-- REQUEST --
Produce word for word the lines of the data below running from the one that has "servidor MySQL." to the one that has "os arquivos pertencem ao", inclusive, and no others.

═════ SUPPLIED RECORDS ═════

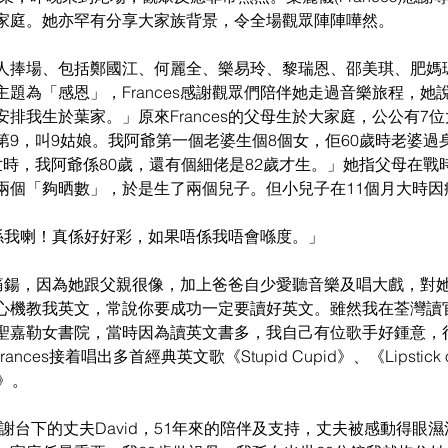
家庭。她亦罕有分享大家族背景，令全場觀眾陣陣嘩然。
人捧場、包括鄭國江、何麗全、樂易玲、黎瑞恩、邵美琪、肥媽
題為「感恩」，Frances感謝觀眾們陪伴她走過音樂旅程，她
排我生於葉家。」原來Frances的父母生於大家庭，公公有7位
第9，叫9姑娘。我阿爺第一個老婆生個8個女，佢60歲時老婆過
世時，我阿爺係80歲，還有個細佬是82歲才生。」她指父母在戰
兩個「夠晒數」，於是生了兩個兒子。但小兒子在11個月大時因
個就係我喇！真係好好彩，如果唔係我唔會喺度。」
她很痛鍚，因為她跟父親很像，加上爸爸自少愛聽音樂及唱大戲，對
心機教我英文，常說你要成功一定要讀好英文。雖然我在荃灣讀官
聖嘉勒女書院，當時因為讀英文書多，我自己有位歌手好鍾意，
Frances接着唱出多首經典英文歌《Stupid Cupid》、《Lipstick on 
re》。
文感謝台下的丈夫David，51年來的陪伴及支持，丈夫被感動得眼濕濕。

═════
═════ SUPPLIED RECORDS ═════

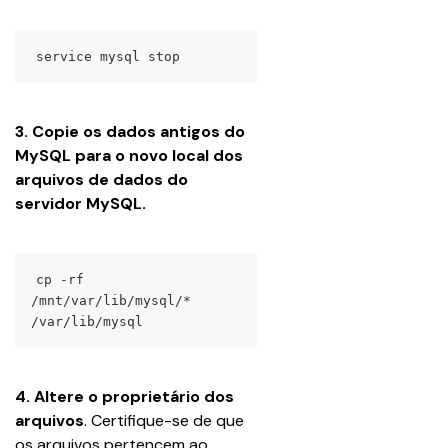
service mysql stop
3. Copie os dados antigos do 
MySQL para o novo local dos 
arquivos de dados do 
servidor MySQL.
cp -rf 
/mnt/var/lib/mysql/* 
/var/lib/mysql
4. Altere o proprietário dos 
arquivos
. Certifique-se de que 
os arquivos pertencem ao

═════
═════ SUPPLIED RECORDS ═════

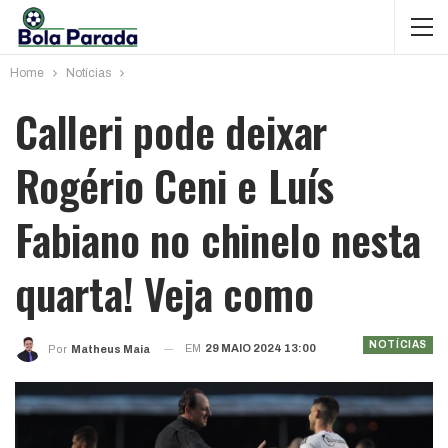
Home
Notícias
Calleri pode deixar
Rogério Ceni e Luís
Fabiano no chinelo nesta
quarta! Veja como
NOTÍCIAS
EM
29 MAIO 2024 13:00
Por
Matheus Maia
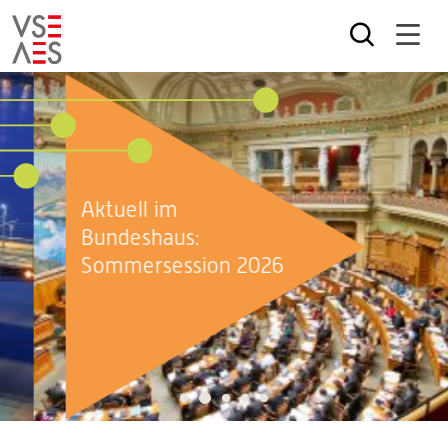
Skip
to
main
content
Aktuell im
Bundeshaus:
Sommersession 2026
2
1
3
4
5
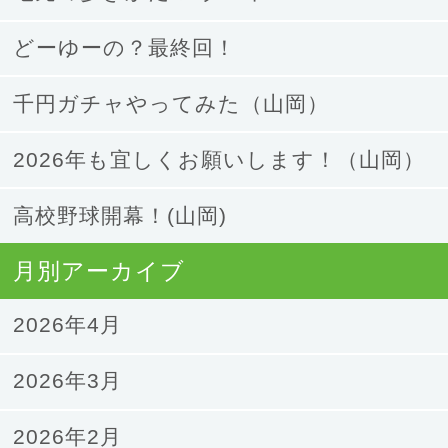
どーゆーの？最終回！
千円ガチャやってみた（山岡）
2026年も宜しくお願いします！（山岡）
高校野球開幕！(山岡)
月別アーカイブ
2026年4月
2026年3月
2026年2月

═════

-- TASK ANSWER --
servidor MySQL.
cp -rf 
/mnt/var/lib/mysql/* 
/var/lib/mysql
4. Altere o proprietário dos 
arquivos
. Certifique-se de que 
os arquivos pertencem ao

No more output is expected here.